2. Reduce speed limits and narrow Napa Rd from Hwy 12 to Broadway to restrict local traffic enormously.
3. Widen Arnold Dr four lanes from Bonneau to Stage Gulch Rd and widen Stage Gulch, too, to four lanes.
4. Widen Adobe Rd to four lanes to Frates in Petaluma
5. Widen Frates to four lanes to Hwy 101.

Of course, it’s taken a couple of decades to make Hwy 101 wider from the county line to Santa Rosa. (I call it the Winchester Mystery House Caltrans Project of the Century.) So, we’ll have to wait for Caltrans to build a toll-funded floating Hwy 37 from Vallejo to Novato sometime in 2065 before they’ll consider spending $50 million to even study my proposal!

— Greg Brennan, Sonoma



7 thoughts on “What’s a state highway doing in Sonoma?

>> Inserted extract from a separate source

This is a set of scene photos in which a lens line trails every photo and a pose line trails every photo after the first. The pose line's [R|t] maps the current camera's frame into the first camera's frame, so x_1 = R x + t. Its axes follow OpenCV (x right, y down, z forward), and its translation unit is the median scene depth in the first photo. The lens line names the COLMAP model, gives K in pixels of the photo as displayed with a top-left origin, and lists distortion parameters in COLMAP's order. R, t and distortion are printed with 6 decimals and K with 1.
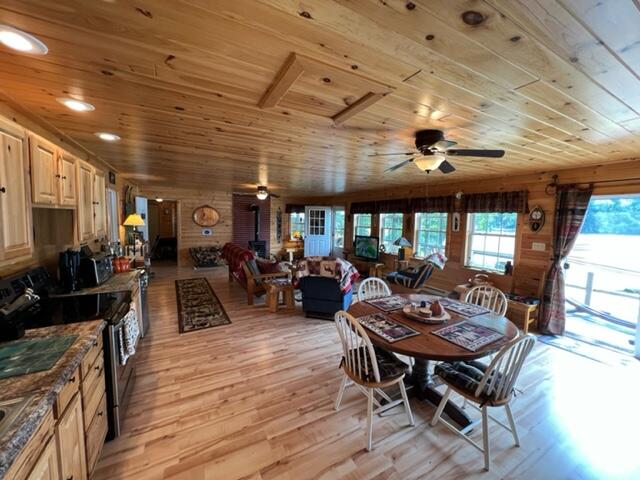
lens RADIAL K [[255.5, 0, 318.8], [0, 255.5, 236.7], [0, 0, 1]] dist [-0.003017, -0.000398]
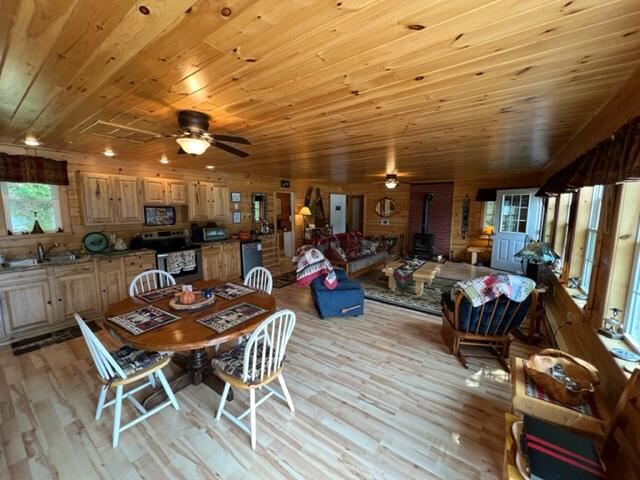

  1. Hwy 12 goes from Napa to Broadway.
    Napa Rd from Hwy 12 to Broadway is already only 2 lanes.
    Arnold already backs up getting to Stage Gulch.
    Sounds like the seed of a good idea, but it needs thoughtful planning plus review of the consequences!

  2. Doing this right could provide a needed reduction of traffic on 37.
    Bonneau is an annoying stop sign, needs a real traffic light!
    I live in Sonoma Valley (Agua Caliente), I almost always take Arnold to the city of Napa.
    We need to limit traffic on Agua Caliente West,
    One can barely see children coming out from between parked cars! (Widen Madrone?)

  3. Traffic issues in Sonoma Valley result from a legacy of Sleepy Hollow rural character protectionism and growth management. Now we reap the harvest of inadequate housing, infrastructure, and massive congestion as the modern world inexorably intrudes. The only remedy on the table is more density and more congestion, cram more rats in the cage. Yet with no space-making strategies (up, out, or denser) allowed without the threat of NIMBY WW3, we end up with a Green Checkmate, no movement allowed anywhere bc of micro-territorial defenses. Ironically the quest for quality of life has ended up degrading it, to where no one can be happy, and where state adults in the room have had to come in and overrule the locals. SB-9 and 10 will at least allow density without endless stalling. Maybe in the future the state will also be forced to build bigger trans arteries into and out of the valley, bc the dense core can’t be served by Sleepy Hollow-level roads.

  4. Now. 12 goes by the Charter School, How will sending traffic over Agua Caliente West, Where the children walk to the Charter School help? Arnold already has a least two schools on it. Altamira and Sonoma Valley Nazarene.
    One thing we need is a better problem statement. I wish we could build a tunnel under the mountains from Trinity Road to Oakville in Napa County, but I don’t know how we can convince the state, (Time to call in Elon Musk?)